* **WHAT IS EXPECTED**: Return each entry word for word and skip its pictures.

* **Stored records**:
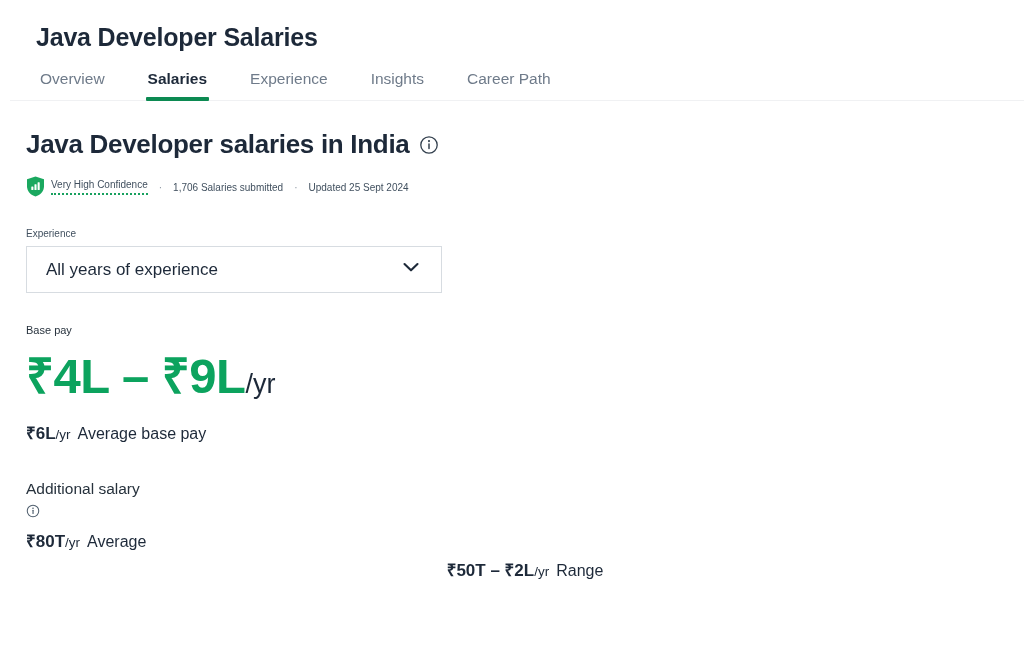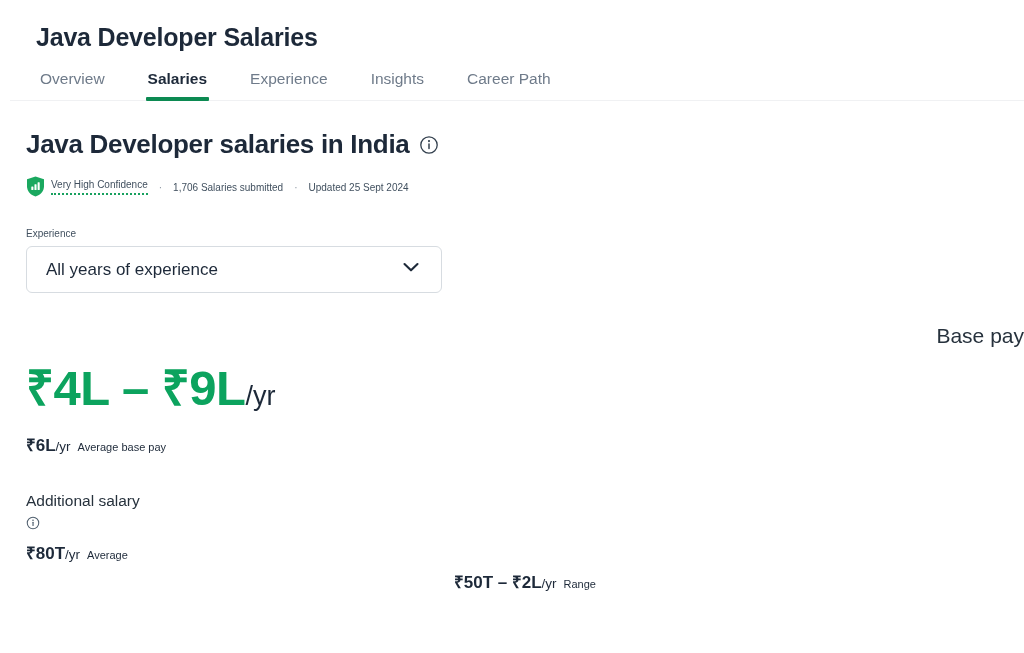--- a/index.html
+++ b/index.html
@@ -139,40 +139,39 @@
   .filter-label {
     font-size: 10px;
     color: #41505f;
     margin-bottom: 7px;
   }
   .select-box {
     width: 416px;
     height: 47px;
     box-sizing: border-box;
     border: 1px solid #d7dce1;
-    border-radius: 6px;
+    border-radius: 0;
     background: #fff;
     display: flex;
     align-items: center;
     justify-content: space-between;
     padding: 0 18px 0 19px;
     cursor: pointer;
     font-size: 17px;
     color: #1d2939;
   }
   .select-value { line-height: 1; }
   .chevron { display: block; flex: 0 0 auto; }
 
   
   .basepay-block { margin-top: 31px; }
   .block-label {
-    font-size: 21px;
+    font-size: 11px;
     color: #27323d;
     margin-bottom: 2px;
-    text-align: right;
   }
   .basepay-amount {
     font-size: 49px;
     font-weight: 700;
     color: #0ca35e;
     letter-spacing: -0.5px;
     line-height: 1.25;
     margin-top: 10px;
     white-space: nowrap;
   }
@@ -188,21 +187,21 @@
     color: #1d2939;
     white-space: nowrap;
   }
   .amt-bold { font-weight: 700; }
   .per-unit-sm {
     font-size: 13.5px;
     font-weight: 400;
     color: #1d2939;
   }
   .avg-caption {
-    font-size: 11px;
+    font-size: 16px;
     font-weight: 400;
     color: #1d2939;
     margin-left: 7px;
   }
 
   
   .addl-block { margin-top: 36px; }
   .addl-head-row {
     display: flex;
     align-items: flex-start;

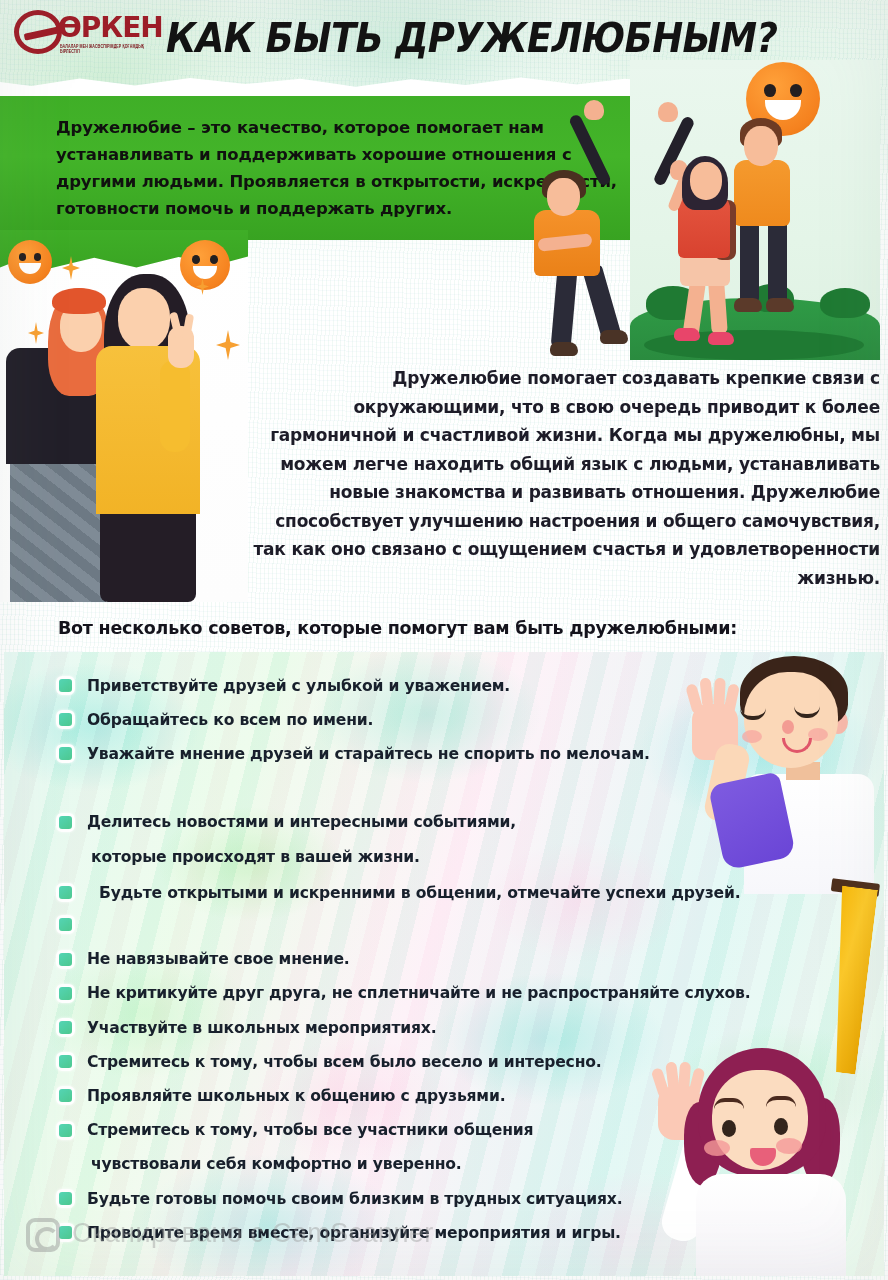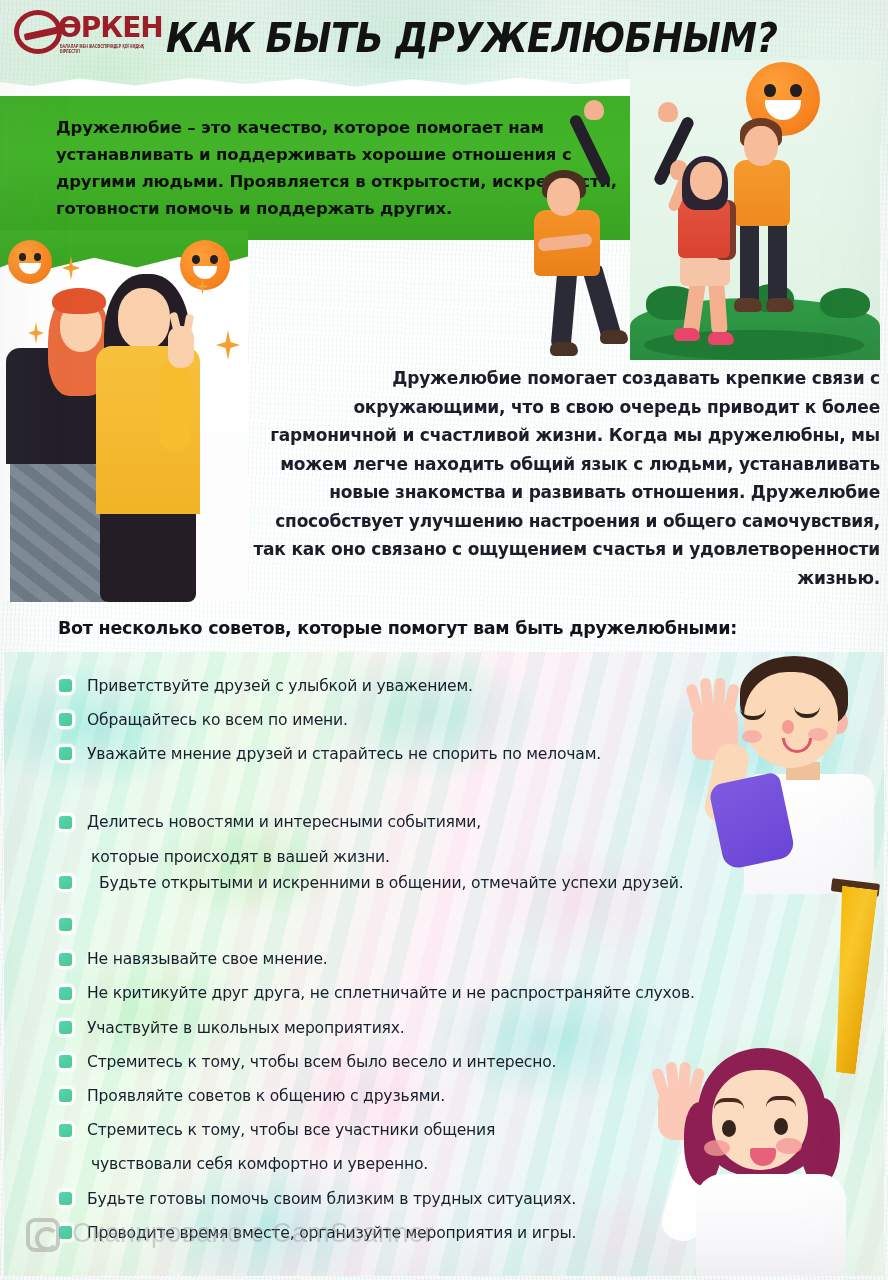--- a/index.html
+++ b/index.html
@@ -364,21 +364,21 @@
     flex: 0 0 auto;
     width: 19px; height: 19px;
     border: 3px solid #ffffff;
     border-radius: 6px;
     background: linear-gradient(140deg,#55d6b6,#4ec88f);
     box-shadow: 0 0 3px rgba(255,255,255,.9);
   }
   .advice-text {
     font-family: "DejaVu Sans", sans-serif;
     font-size: 15.6px;
-    font-weight: 400;
+    font-weight: 700;
     color: #18202c;
     letter-spacing: -.2px;
     white-space: nowrap;
   }
   .advice-row.cont { left: 87px; }
 
   
   .boy-scene { position: absolute; right: 0; top: 0; width: 200px; height: 292px; }
   .boy-hair  { right: 36px; top: 4px;  width: 108px; height: 74px; background: #3a2419; border-radius: 52% 52% 36% 36%; }
   .boy-head  { right: 46px; top: 20px; width: 94px;  height: 96px; background: #fbd8b8; border-radius: 46% 46% 50% 50%; }
@@ -672,21 +672,21 @@
           <div class="checkbox"></div>
           <div class="advice-text">Уважайте мнение друзей и старайтесь не спорить по мелочам.</div>
         </div>
         <div class="advice-row" style="top: 154.8px;">
           <div class="checkbox"></div>
           <div class="advice-text">Делитесь новостями и интересными событиями,</div>
         </div>
         <div class="advice-row cont" style="top: 189px;">
           <div class="advice-text">которые происходят в вашей жизни.</div>
         </div>
-        <div class="advice-row" style="top: 215px; gap: 24px;">
+        <div class="advice-row" style="top: 225px; gap: 24px;">
           <div class="checkbox"></div>
           <div class="advice-text">Будьте открытыми и искренними в общении, отмечайте успехи друзей.</div>
         </div>
         <div class="advice-row" style="top: 257.4px;">
           <div class="checkbox"></div>
         </div>
         <div class="advice-row" style="top: 291.6px;">
           <div class="checkbox"></div>
           <div class="advice-text">Не навязывайте свое мнение.</div>
         </div>
@@ -697,21 +697,21 @@
         <div class="advice-row" style="top: 360px;">
           <div class="checkbox"></div>
           <div class="advice-text">Участвуйте в школьных мероприятиях.</div>
         </div>
         <div class="advice-row" style="top: 394.2px;">
           <div class="checkbox"></div>
           <div class="advice-text">Стремитесь к тому, чтобы всем было весело и интересно.</div>
         </div>
         <div class="advice-row" style="top: 428.4px;">
           <div class="checkbox"></div>
-          <div class="advice-text">Проявляйте советов к общению с друзьями.</div>
+          <div class="advice-text">Проявляйте школьных к общению с друзьями.</div>
         </div>
         <div class="advice-row" style="top: 462.6px;">
           <div class="checkbox"></div>
           <div class="advice-text">Стремитесь к тому, чтобы все участники общения</div>
         </div>
         <div class="advice-row cont" style="top: 496.8px;">
           <div class="advice-text">чувствовали себя комфортно и уверенно.</div>
         </div>
         <div class="advice-row" style="top: 531px;">
           <div class="checkbox"></div>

* **REPLY**:
--- a/index.html
+++ b/index.html
@@ -139,40 +139,39 @@
   .filter-label {
     font-size: 10px;
     color: #41505f;
     margin-bottom: 7px;
   }
   .select-box {
     width: 416px;
     height: 47px;
     box-sizing: border-box;
     border: 1px solid #d7dce1;
-    border-radius: 6px;
+    border-radius: 0;
     background: #fff;
     display: flex;
     align-items: center;
     justify-content: space-between;
     padding: 0 18px 0 19px;
     cursor: pointer;
     font-size: 17px;
     color: #1d2939;
   }
   .select-value { line-height: 1; }
   .chevron { display: block; flex: 0 0 auto; }
 
   
   .basepay-block { margin-top: 31px; }
   .block-label {
-    font-size: 21px;
+    font-size: 11px;
     color: #27323d;
     margin-bottom: 2px;
-    text-align: right;
   }
   .basepay-amount {
     font-size: 49px;
     font-weight: 700;
     color: #0ca35e;
     letter-spacing: -0.5px;
     line-height: 1.25;
     margin-top: 10px;
     white-space: nowrap;
   }
@@ -188,21 +187,21 @@
     color: #1d2939;
     white-space: nowrap;
   }
   .amt-bold { font-weight: 700; }
   .per-unit-sm {
     font-size: 13.5px;
     font-weight: 400;
     color: #1d2939;
   }
   .avg-caption {
-    font-size: 11px;
+    font-size: 16px;
     font-weight: 400;
     color: #1d2939;
     margin-left: 7px;
   }
 
   
   .addl-block { margin-top: 36px; }
   .addl-head-row {
     display: flex;
     align-items: flex-start;

--- a/index.html
+++ b/index.html
@@ -364,21 +364,21 @@
     flex: 0 0 auto;
     width: 19px; height: 19px;
     border: 3px solid #ffffff;
     border-radius: 6px;
     background: linear-gradient(140deg,#55d6b6,#4ec88f);
     box-shadow: 0 0 3px rgba(255,255,255,.9);
   }
   .advice-text {
     font-family: "DejaVu Sans", sans-serif;
     font-size: 15.6px;
-    font-weight: 400;
+    font-weight: 700;
     color: #18202c;
     letter-spacing: -.2px;
     white-space: nowrap;
   }
   .advice-row.cont { left: 87px; }
 
   
   .boy-scene { position: absolute; right: 0; top: 0; width: 200px; height: 292px; }
   .boy-hair  { right: 36px; top: 4px;  width: 108px; height: 74px; background: #3a2419; border-radius: 52% 52% 36% 36%; }
   .boy-head  { right: 46px; top: 20px; width: 94px;  height: 96px; background: #fbd8b8; border-radius: 46% 46% 50% 50%; }
@@ -672,21 +672,21 @@
           <div class="checkbox"></div>
           <div class="advice-text">Уважайте мнение друзей и старайтесь не спорить по мелочам.</div>
         </div>
         <div class="advice-row" style="top: 154.8px;">
           <div class="checkbox"></div>
           <div class="advice-text">Делитесь новостями и интересными событиями,</div>
         </div>
         <div class="advice-row cont" style="top: 189px;">
           <div class="advice-text">которые происходят в вашей жизни.</div>
         </div>
-        <div class="advice-row" style="top: 215px; gap: 24px;">
+        <div class="advice-row" style="top: 225px; gap: 24px;">
           <div class="checkbox"></div>
           <div class="advice-text">Будьте открытыми и искренними в общении, отмечайте успехи друзей.</div>
         </div>
         <div class="advice-row" style="top: 257.4px;">
           <div class="checkbox"></div>
         </div>
         <div class="advice-row" style="top: 291.6px;">
           <div class="checkbox"></div>
           <div class="advice-text">Не навязывайте свое мнение.</div>
         </div>
@@ -697,21 +697,21 @@
         <div class="advice-row" style="top: 360px;">
           <div class="checkbox"></div>
           <div class="advice-text">Участвуйте в школьных мероприятиях.</div>
         </div>
         <div class="advice-row" style="top: 394.2px;">
           <div class="checkbox"></div>
           <div class="advice-text">Стремитесь к тому, чтобы всем было весело и интересно.</div>
         </div>
         <div class="advice-row" style="top: 428.4px;">
           <div class="checkbox"></div>
-          <div class="advice-text">Проявляйте советов к общению с друзьями.</div>
+          <div class="advice-text">Проявляйте школьных к общению с друзьями.</div>
         </div>
         <div class="advice-row" style="top: 462.6px;">
           <div class="checkbox"></div>
           <div class="advice-text">Стремитесь к тому, чтобы все участники общения</div>
         </div>
         <div class="advice-row cont" style="top: 496.8px;">
           <div class="advice-text">чувствовали себя комфортно и уверенно.</div>
         </div>
         <div class="advice-row" style="top: 531px;">
           <div class="checkbox"></div>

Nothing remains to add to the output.